His honors at Emory University include recognition for internationalizing the curriculum. He is the recipient of the Emory Williams Teaching Award for undergraduate teaching, along with five other teaching awards. In addition to enhancing Israeli and Middle Eastern studies at Emory, as ISMI Director, he is engaged in pre-collegiate teacher training, curriculum construction, and long-distant learning on topics relating to Israel and the Middle East.

Dr. Stein received his undergraduate BA degree from Franklin and Marshall College and two Masters and his doctoral degree from The University of Michigan. He studied for two years at the Hebrew University of Jerusalem.

Professor Sarah Stroumsa
Professor Sarah Stroumsa, the Alice and Jack Ormut Professor of Arabic Studies at The Hebrew University of Jerusalem, was appointed Rector of The Hebrew University in 2008, and previously served as Vice-Rector from 2003-2006. 

A graduate (cum laude) of The Hebrew University, Professor Stroumsa majored in Arabic Language and Literature and Middle Eastern Studies. She received her Ph.D with distinction from The Hebrew University in 1984. A Professor in the Department of Arabic Language and Literature and the Department of Jewish Thought, Professor Stroumsa has also held visiting faculty positions at prestigious universities, including in Montreal, Madrid, Paris, Philadelphia and at Harvard.

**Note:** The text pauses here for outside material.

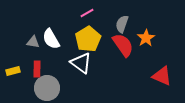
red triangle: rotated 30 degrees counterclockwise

Professor Stroumsa’s area of academic concentration includes the history of philosophical and theological thought in Arabic in the early Islamic Middle Ages, Medieval Judaeo-Arabic literature, and Muslims and Jews in Islamic Spain.  She has authored many articles and books. Her most recent publication, Maimonides in his World: Portrait of a Mediterranean Thinker, was published by Princeton University Press.

Professor Rony Wallach
Professor Rony Wallach is a member of the Department of Soil and Water Sciences at The Robert H. Smith Faculty of Agriculture, Food and Environment at The Hebrew University of Jerusalem. He received his B.Sc, MSc. and D.Sc. in Agricultural Engineering from Technion - Israel Institute of Technology. His research focuses on both basic and applied aspects of soil physics and irrigation. A partial list of Wallach’s research topics includes hydraulic parameters for the optimization of irrigation and fertigation in field soils and containered media (greenhouses); the development of water repellent soils owing to irrigation with effluents and to different crops; development of non-invasive methods for determining plants’ momentary transpiration rate and its use for high throughput screening of plants with high resistance to heat, drought and salinity stresses; development of new criteria for efficient water use under shortage by of deficit irrigation. Professor Wallach is currently a visiting professor at The University of Texas at Austin.